Ces difficultés ne constituent pas en tout état de cause une cause étrangère justifiant la suppression totale de l’astreinte dans la mesure où le travail du notaire consiste à rechercher les différents justificatifs de publication des titres de propriété lorsqu’il procède à une vente, tant pour établir son acte et notamment déterminer, lors d’une vente de droits indivis, la nature et la consistance des droits vendus, que pour permettre la publication régulière de cet acte, qui seule vaut ensuite titre de propriété, ainsi que l’a relevé à juste titre le premier juge.
La cour observe par ailleurs que maître Y-H C ne verse aux débats aucun courrier de relance auprès du service de la publicité foncière de Bastia lui demandant des explications sur les délais de traitement de sa dernière demande, déposée en août 2017, et les raisons pour lesquelles il n’a toujours pas réponse à sa demande de publication de l’acte.
C’est donc exactement que le premier juge, retenant une inexécution de l’obligation justifiée néanmoins par des difficultés d’exécution, a débouté maître Y-H C de sa demande de suppression de l’astreinte, l’a liquidée et a assorti l’obligation d’une astreinte provisoire d’un montant identique à la précédente.
Toutefois, en raison de la demande d’actualisation de la période de liquidation de l’astreinte jusqu’au 12 décembre 2018 faite par madame D B épouse X, alors le juge de l’exécution l’avait liquidée jusqu’au 4 septembre 2018, il convient d’infirmer le jugement sur la période et le montant de l’astreinte, laquelle est liquidée sur la période du 23 septembre 2016 au 12 décembre 2018 à la somme de 10 000 € assortie des intérêts au taux légal à compter du présent arrêt.

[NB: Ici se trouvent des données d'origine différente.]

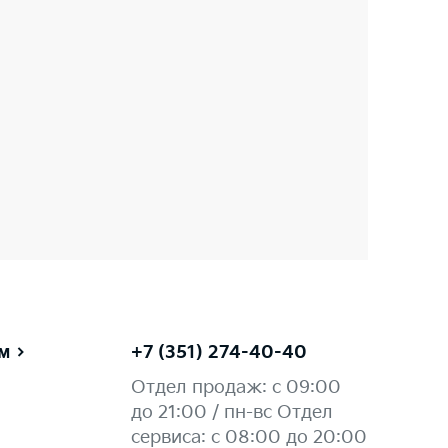
м
+7 (351) 274-40-40
Отдел продаж: c 09:00
до 21:00 / пн-вс Отдел
сервиса: с 08:00 до 20:00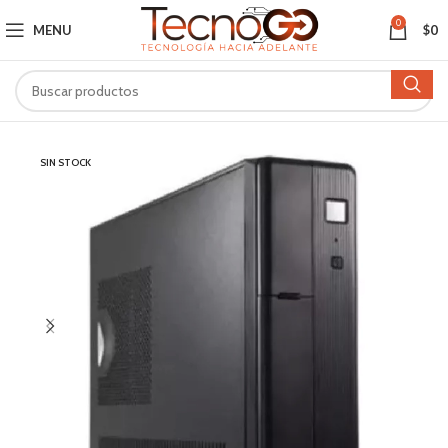
0
MENU
$
0
SIN STOCK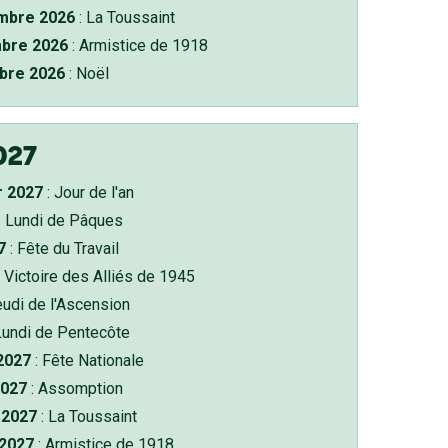
bre 2026
: La Toussaint
bre 2026
: Armistice de 1918
bre 2026
: Noël
027
r 2027
: Jour de l'an
: Lundi de Pâques
7
: Fête du Travail
 Victoire des Alliés de 1945
eudi de l'Ascension
Lundi de Pentecôte
 2027
: Fête Nationale
2027
: Assomption
2027
: La Toussaint
 2027
: Armistice de 1918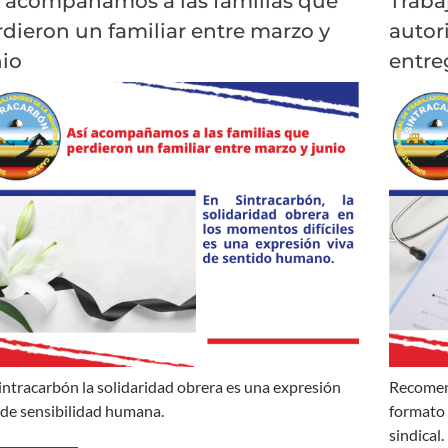
í acompañamos a las familias que
Traba
dieron un familiar entre marzo y
autor
nio
entre
intracarbón la solidaridad obrera es una expresión
Recomen
 de sensibilidad humana.
formato 
sindical.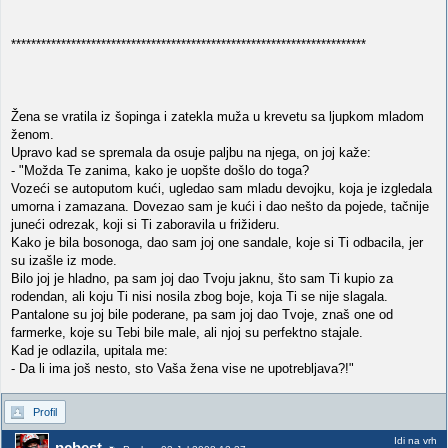
***********************************************************************
Žena se vratila iz šopinga i zatekla muža u krevetu sa ljupkom mladom
ženom.
Upravo kad se spremala da osuje paljbu na njega, on joj kaže:
- "Možda Te zanima, kako je uopšte došlo do toga?
Vozeći se autoputom kući, ugledao sam mladu devojku, koja je izgledala
umorna i zamazana. Dovezao sam je kući i dao nešto da pojede, tačnije
juneći odrezak, koji si Ti zaboravila u frižideru.
Kako je bila bosonoga, dao sam joj one sandale, koje si Ti odbacila, jer
su izašle iz mode.
Bilo joj je hladno, pa sam joj dao Tvoju jaknu, što sam Ti kupio za
rodendan, ali koju Ti nisi nosila zbog boje, koja Ti se nije slagala.
Pantalone su joj bile poderane, pa sam joj dao Tvoje, znaš one od
farmerke, koje su Tebi bile male, ali njoj su perfektno stajale.
Kad je odlazila, upitala me:
- Da li ima još nesto, sto Vaša žena vise ne upotrebljava?!"
Profil
Idi na vrh
pcbest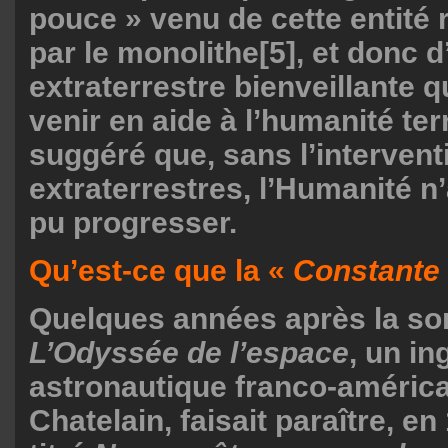
pouce » venu de cette entité
par le monolithe
[5]
, et donc 
extraterrestre bienveillante q
venir en aide à l’humanité terr
suggéré que, sans l’intervent
extraterrestres, l’Humanité n
pu progresser.
Qu’est-ce que la «
Constante 
Quelques années après la so
L’Odyssée de l’espace
, un in
astronautique franco-américa
Chatelain, faisait paraître, en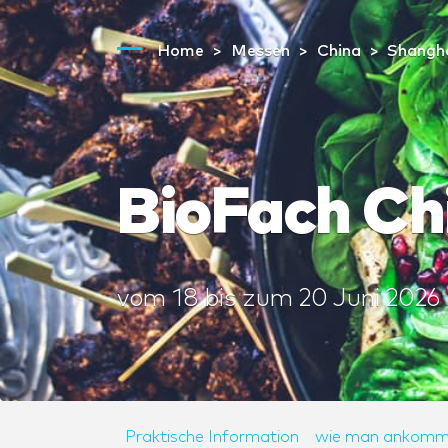
Home
Messen
China
Shangh
BioFach Ch
vom
18
bis zum
20 Juni 2026
Praktische Information
wie man ankomm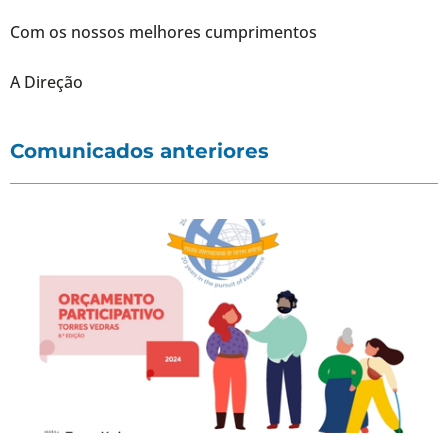
Com os nossos melhores cumprimentos
A Direção
Comunicados anteriores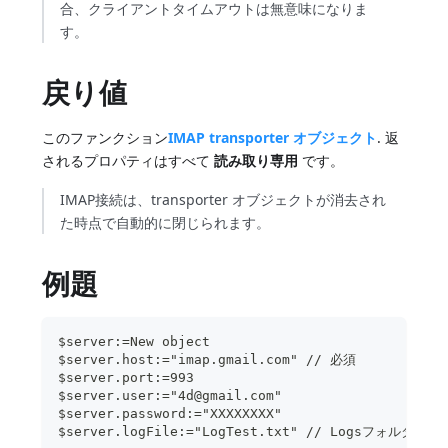
合、クライアントタイムアウトは無意味になりま
す。
戻り値
このファンクション
IMAP transporter オブジェクト
. 返
されるプロパティはすべて
読み取り専用
です。
IMAP接続は、transporter オブジェクトが消去され
た時点で自動的に閉じられます。
例題
$server:=New object
$server.host:="imap.gmail.com" // 必須
$server.port:=993
$server.user:="4d@gmail.com"
$server.password:="XXXXXXXX"
$server.logFile:="LogTest.txt" // Logsフォル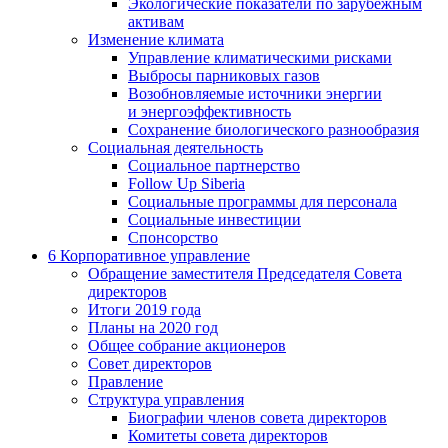
Экологические показатели по зарубежным
активам
Изменение климата
Управление климатическими рисками
Выбросы парниковых газов
Возобновляемые источники энергии
и энергоэффективность
Сохранение биологического разнообразия
Социальная деятельность
Социальное партнерство
Follow Up Siberia
Социальные программы для персонала
Социальные инвестиции
Спонсорство
6
Корпоративное управление
Обращение заместителя Председателя Совета
директоров
Итоги 2019 года
Планы на 2020 год
Общее собрание акционеров
Совет директоров
Правление
Структура управления
Биографии членов совета директоров
Комитеты совета директоров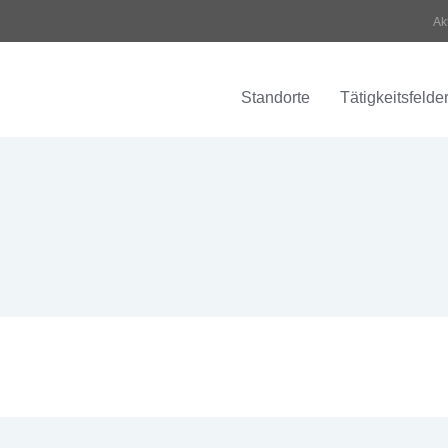
Ak
Standorte
Tätigkeitsfelde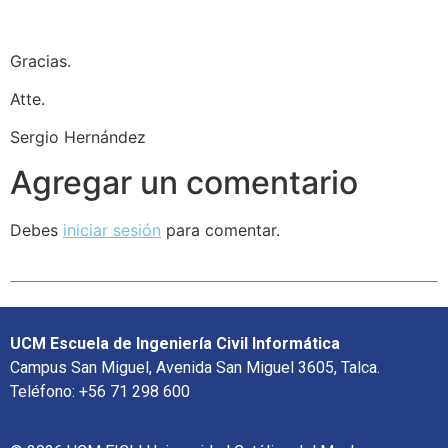
Gracias.
Atte.
Sergio Hernández
Agregar un comentario
Debes
iniciar sesión
para comentar.
UCM Escuela de Ingeniería Civil Informática
Campus San Miguel, Avenida San Miguel 3605, Talca.
Teléfono: +56 71 298 600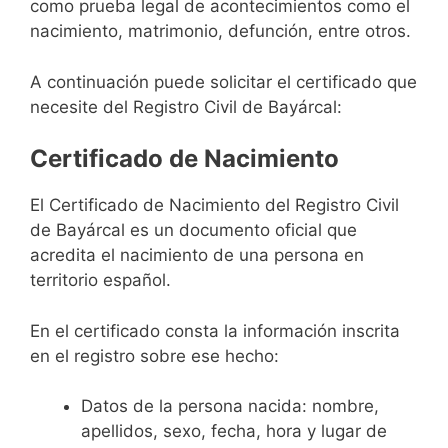
como prueba legal de acontecimientos como el
nacimiento, matrimonio, defunción, entre otros.
A continuación puede solicitar el certificado que
necesite del Registro Civil de Bayárcal:
Certificado de Nacimiento
El Certificado de Nacimiento del Registro Civil
de Bayárcal es un documento oficial que
acredita el nacimiento de una persona en
territorio español.
En el certificado consta la información inscrita
en el registro sobre ese hecho:
Datos de la persona nacida: nombre,
apellidos, sexo, fecha, hora y lugar de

Sur les frais irrépétibles et les dépens
L’intimé qui succombe ne peut prétendre au bénéfice des dispositions de l’article 700 du code de procédure civile ; il sera au surplus condamné à verser à madame D B épouse X la somme de 3000 € au titre de l’article 700 du code de procédure civil outre les dépens de l’appel, les dispositions du jugement déféré portant sur l’indemnité au titre de l’article 700 du code de procédure civile et les dépens de première instance étant confirmées.
PAR CES MOTIFS
La cour , après en avoir délibéré conformément à la loi, statuant contradictoirement,
Vu la demande d’actualisation de la période de liquidation de l’astreinte,
Infirme le jugement déféré uniquement, en ce qu’il a liquidé l’astreinte fixée par l’ordonnance de référé à la somme de 4000 € arrêtée à la date du jugement et a condamné maître Y-H C à payer cette somme de 4000 € à madame D B épouse X, outre intérêts au taux légal à compter de la décision,
Et statuant de nouveau sur ces seuls chefs infirmés et y ajoutant,
Liquide l’astreinte prononcée par l’ordonnance de référé du 21 juin 2016 à la somme de 10 000 € assortie des intérêts au taux légal à compter du présent arrêt au titre de la liquidation de l’astreinte sur la période du 23 septembre 2016 au 12 décembre 2018,
Condamne par conséquent maître Y-H C à verser à madame D B épouse X la somme de 10 000 € assortie des intérêts au taux légal à compter du présent arrêt au titre de la liquidation de l’astreinte sur la période du 23 septembre 2016 au 12 décembre 2018,
Confirme le surplus du jugement déféré,
Condamne maître Y-H C à verser à madame D B épouse X la somme de 3000 € au titre de l’article 700 du code de procédure civile pour les frais exposés en appel,
Condamne maître Y-H C aux dépens de l’appel.